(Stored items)
|---|

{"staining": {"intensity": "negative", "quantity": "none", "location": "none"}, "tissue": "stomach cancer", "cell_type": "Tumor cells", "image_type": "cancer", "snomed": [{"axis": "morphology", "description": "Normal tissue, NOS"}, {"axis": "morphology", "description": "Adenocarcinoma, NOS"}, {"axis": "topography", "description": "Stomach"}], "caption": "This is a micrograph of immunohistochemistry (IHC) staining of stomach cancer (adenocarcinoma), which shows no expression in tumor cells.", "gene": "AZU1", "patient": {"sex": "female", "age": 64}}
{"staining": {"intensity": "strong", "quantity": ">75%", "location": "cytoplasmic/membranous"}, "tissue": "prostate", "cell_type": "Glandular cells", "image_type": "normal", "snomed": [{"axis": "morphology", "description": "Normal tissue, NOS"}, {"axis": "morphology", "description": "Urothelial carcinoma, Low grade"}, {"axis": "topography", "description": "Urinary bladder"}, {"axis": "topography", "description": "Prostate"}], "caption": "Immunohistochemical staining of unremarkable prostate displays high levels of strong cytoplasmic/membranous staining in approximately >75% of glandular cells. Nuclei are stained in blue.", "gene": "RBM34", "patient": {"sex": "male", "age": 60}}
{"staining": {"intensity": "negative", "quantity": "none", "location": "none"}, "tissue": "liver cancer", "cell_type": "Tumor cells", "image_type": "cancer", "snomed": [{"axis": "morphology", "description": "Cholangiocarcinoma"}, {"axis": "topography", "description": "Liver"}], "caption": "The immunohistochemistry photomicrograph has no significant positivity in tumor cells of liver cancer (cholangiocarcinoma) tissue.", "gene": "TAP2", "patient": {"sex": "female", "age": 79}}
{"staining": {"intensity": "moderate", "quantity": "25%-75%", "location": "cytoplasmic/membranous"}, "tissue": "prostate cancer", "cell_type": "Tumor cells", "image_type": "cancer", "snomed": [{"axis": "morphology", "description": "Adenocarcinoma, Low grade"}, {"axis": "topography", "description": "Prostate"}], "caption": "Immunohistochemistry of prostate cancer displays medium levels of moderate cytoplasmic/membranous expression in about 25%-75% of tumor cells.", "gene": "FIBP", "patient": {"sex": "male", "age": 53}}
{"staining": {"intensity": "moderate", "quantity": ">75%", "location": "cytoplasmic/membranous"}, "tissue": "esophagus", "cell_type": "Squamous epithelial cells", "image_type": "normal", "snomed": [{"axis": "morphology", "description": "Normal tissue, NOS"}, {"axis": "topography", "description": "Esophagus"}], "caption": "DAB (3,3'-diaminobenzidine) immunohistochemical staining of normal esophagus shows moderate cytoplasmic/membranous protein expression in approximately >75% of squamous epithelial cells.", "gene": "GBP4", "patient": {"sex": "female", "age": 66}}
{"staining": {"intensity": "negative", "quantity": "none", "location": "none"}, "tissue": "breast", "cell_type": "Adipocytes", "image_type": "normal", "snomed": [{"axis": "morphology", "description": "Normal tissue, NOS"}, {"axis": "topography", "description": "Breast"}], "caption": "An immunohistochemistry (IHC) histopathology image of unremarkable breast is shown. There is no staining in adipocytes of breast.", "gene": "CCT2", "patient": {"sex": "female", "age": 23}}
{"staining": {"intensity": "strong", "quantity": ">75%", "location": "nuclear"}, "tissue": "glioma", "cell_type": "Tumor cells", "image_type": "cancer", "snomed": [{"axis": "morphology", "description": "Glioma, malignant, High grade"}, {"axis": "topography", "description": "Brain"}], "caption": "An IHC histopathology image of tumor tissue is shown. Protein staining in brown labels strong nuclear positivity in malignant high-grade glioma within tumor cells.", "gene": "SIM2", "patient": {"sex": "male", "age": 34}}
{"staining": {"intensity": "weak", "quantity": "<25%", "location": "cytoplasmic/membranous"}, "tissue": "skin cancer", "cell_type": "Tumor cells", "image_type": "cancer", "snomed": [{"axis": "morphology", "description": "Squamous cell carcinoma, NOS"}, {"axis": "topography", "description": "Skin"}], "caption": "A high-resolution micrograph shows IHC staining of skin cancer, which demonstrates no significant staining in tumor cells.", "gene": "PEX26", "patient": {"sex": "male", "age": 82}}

|---|

No line may be left out; the records are to be transcribed in full.

{"staining": {"intensity": "negative", "quantity": "none", "location": "none"}, "tissue": "stomach cancer", "cell_type": "Tumor cells", "image_type": "cancer", "snomed": [{"axis": "morphology", "description": "Normal tissue, NOS"}, {"axis": "morphology", "description": "Adenocarcinoma, NOS"}, {"axis": "topography", "description": "Stomach"}], "caption": "This is a micrograph of immunohistochemistry (IHC) staining of stomach cancer (adenocarcinoma), which shows no expression in tumor cells.", "gene": "AZU1", "patient": {"sex": "female", "age": 64}}
{"staining": {"intensity": "strong", "quantity": ">75%", "location": "cytoplasmic/membranous"}, "tissue": "prostate", "cell_type": "Glandular cells", "image_type": "normal", "snomed": [{"axis": "morphology", "description": "Normal tissue, NOS"}, {"axis": "morphology", "description": "Urothelial carcinoma, Low grade"}, {"axis": "topography", "description": "Urinary bladder"}, {"axis": "topography", "description": "Prostate"}], "caption": "Immunohistochemical staining of unremarkable prostate displays high levels of strong cytoplasmic/membranous staining in approximately >75% of glandular cells. Nuclei are stained in blue.", "gene": "RBM34", "patient": {"sex": "male", "age": 60}}
{"staining": {"intensity": "negative", "quantity": "none", "location": "none"}, "tissue": "liver cancer", "cell_type": "Tumor cells", "image_type": "cancer", "snomed": [{"axis": "morphology", "description": "Cholangiocarcinoma"}, {"axis": "topography", "description": "Liver"}], "caption": "The immunohistochemistry photomicrograph has no significant positivity in tumor cells of liver cancer (cholangiocarcinoma) tissue.", "gene": "TAP2", "patient": {"sex": "female", "age": 79}}
{"staining": {"intensity": "moderate", "quantity": "25%-75%", "location": "cytoplasmic/membranous"}, "tissue": "prostate cancer", "cell_type": "Tumor cells", "image_type": "cancer", "snomed": [{"axis": "morphology", "description": "Adenocarcinoma, Low grade"}, {"axis": "topography", "description": "Prostate"}], "caption": "Immunohistochemistry of prostate cancer displays medium levels of moderate cytoplasmic/membranous expression in about 25%-75% of tumor cells.", "gene": "FIBP", "patient": {"sex": "male", "age": 53}}
{"staining": {"intensity": "moderate", "quantity": ">75%", "location": "cytoplasmic/membranous"}, "tissue": "esophagus", "cell_type": "Squamous epithelial cells", "image_type": "normal", "snomed": [{"axis": "morphology", "description": "Normal tissue, NOS"}, {"axis": "topography", "description": "Esophagus"}], "caption": "DAB (3,3'-diaminobenzidine) immunohistochemical staining of normal esophagus shows moderate cytoplasmic/membranous protein expression in approximately >75% of squamous epithelial cells.", "gene": "GBP4", "patient": {"sex": "female", "age": 66}}
{"staining": {"intensity": "negative", "quantity": "none", "location": "none"}, "tissue": "breast", "cell_type": "Adipocytes", "image_type": "normal", "snomed": [{"axis": "morphology", "description": "Normal tissue, NOS"}, {"axis": "topography", "description": "Breast"}], "caption": "An immunohistochemistry (IHC) histopathology image of unremarkable breast is shown. There is no staining in adipocytes of breast.", "gene": "CCT2", "patient": {"sex": "female", "age": 23}}
{"staining": {"intensity": "strong", "quantity": ">75%", "location": "nuclear"}, "tissue": "glioma", "cell_type": "Tumor cells", "image_type": "cancer", "snomed": [{"axis": "morphology", "description": "Glioma, malignant, High grade"}, {"axis": "topography", "description": "Brain"}], "caption": "An IHC histopathology image of tumor tissue is shown. Protein staining in brown labels strong nuclear positivity in malignant high-grade glioma within tumor cells.", "gene": "SIM2", "patient": {"sex": "male", "age": 34}}
{"staining": {"intensity": "weak", "quantity": "<25%", "location": "cytoplasmic/membranous"}, "tissue": "skin cancer", "cell_type": "Tumor cells", "image_type": "cancer", "snomed": [{"axis": "morphology", "description": "Squamous cell carcinoma, NOS"}, {"axis": "topography", "description": "Skin"}], "caption": "A high-resolution micrograph shows IHC staining of skin cancer, which demonstrates no significant staining in tumor cells.", "gene": "PEX26", "patient": {"sex": "male", "age": 82}}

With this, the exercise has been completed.